By Dan Kedmey
November 24, 2014

NASA scientists say that deep water shrimp, thriving in scorching hot water devoid of sunlight, could offer clues to how alien lifeforms might survive on a distant planet.

The tiny shrimp cluster around thermal vents, which are submerged 7,500 feet below the ocean’s surface and spew scorching hot water at temperatures reaching 750 degrees Fahrenheit. The blind shrimp can move within an inch of the hot water by using thermal receptors in the backs of their heads, and feed on hydrogen sulfide, a chemical that is normally toxic to organisms, but can be converted into energy with the help of specialized bacteria in the shrimp’s mouth and gills.

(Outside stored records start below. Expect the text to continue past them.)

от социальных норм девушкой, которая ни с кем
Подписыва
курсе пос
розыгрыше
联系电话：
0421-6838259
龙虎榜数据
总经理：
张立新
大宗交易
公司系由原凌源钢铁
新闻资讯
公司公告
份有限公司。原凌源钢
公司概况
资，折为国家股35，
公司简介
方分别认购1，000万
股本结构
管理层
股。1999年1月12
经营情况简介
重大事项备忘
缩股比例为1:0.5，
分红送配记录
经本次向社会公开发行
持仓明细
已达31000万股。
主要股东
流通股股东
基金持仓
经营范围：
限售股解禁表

“It’s a remarkable symbiotic system,” says Max Coleman, senior research scientist at NASA’s Jet Propulsion Laboratory. “You go along the ocean bottom and there’s nothing, effectively, and then suddenly we get these hydrothermal vents and a massive ecosystem. It’s just literally teeming with life.”

Scientists believe the shrimp offer proof of how an organism might survive on an inhospitable planet, such as Europa, an icy moon orbiting Jupiter. Astronomers have found evidence of an ocean beneath the planet’s surface. With the right amount of thermal energy, researchers say, it too may be teeming with life.